At least six people were killed and 17 others wounded when a bomb exploded at a bus stop in Pakistan's northwestern Khyber Pakhtunkhwa province on Saturday, officials said.
Officials said the bomb targeted a pick-up van used to transport passengers locally in Kohat city and surrounding villages.
"The blast occurred at a small bus stop in Kohat city. At least two vehicles were damaged in the explosion," Salim Khan Marwat, district police chief in Kohat, told Agence France Presse.
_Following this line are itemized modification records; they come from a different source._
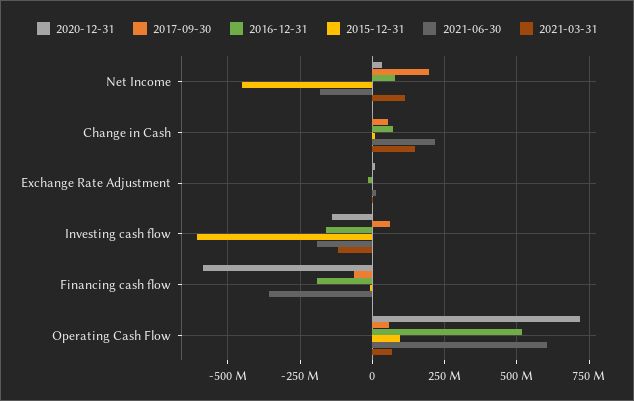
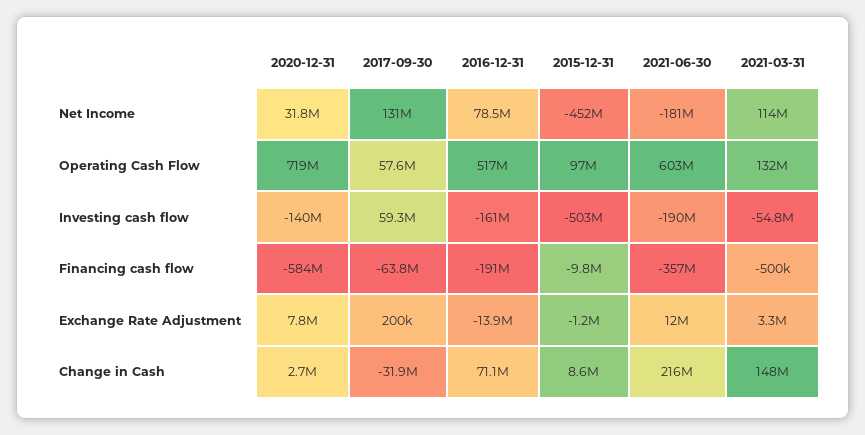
2017-09-30, Net Income: 200000000 -> 131000000
2017-09-30, Change in Cash: 50000000 -> -31900000
2015-12-31, Investing cash flow: -600000000 -> -503000000
2021-03-31, Investing cash flow: -125000000 -> -54800000
2021-03-31, Operating Cash Flow: 75000000 -> 132000000

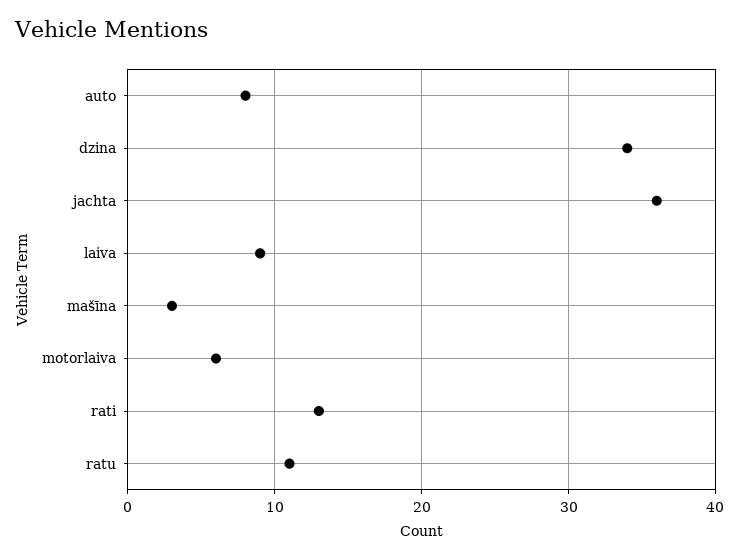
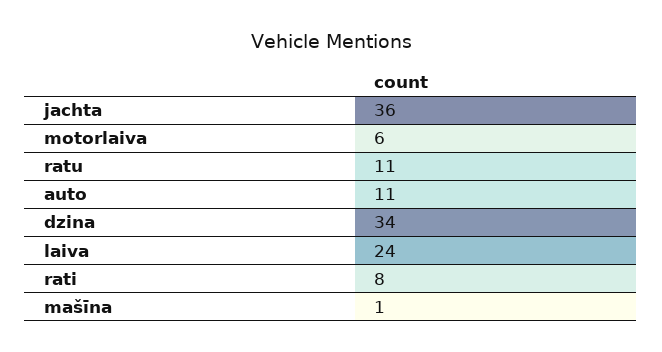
auto: 8 -> 11
laiva: 9 -> 24
mašīna: 3 -> 1
rati: 13 -> 8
"The explosion has left six people dead and 17 injured," he added.
Fazal Khaliq, head of the emergency department at Kohat's main government hospital, also confirmed the toll.
In February, 12 people including two women and a child were killed in a bombing at the same bus stop.
It is the second attack on a passenger vehicle to hit northwest Pakistan in a week.
On Thursday, a bomb blast on a coach in the city of Peshawar killed at least seven people and wounded another six.
Pakistan's northwest has been targeted for more than a decade by al-Qaida and Taliban-led militants based in the semi-autonomous tribal regions bordering Khyber Pakhtunkhwa.
Pakistan's military launched a major operation in June to destroy the bases of the Taliban and other militants in the North Waziristan tribal area.
It says has killed more than a thousand militants and lost 86 soldiers since the start of the current operation.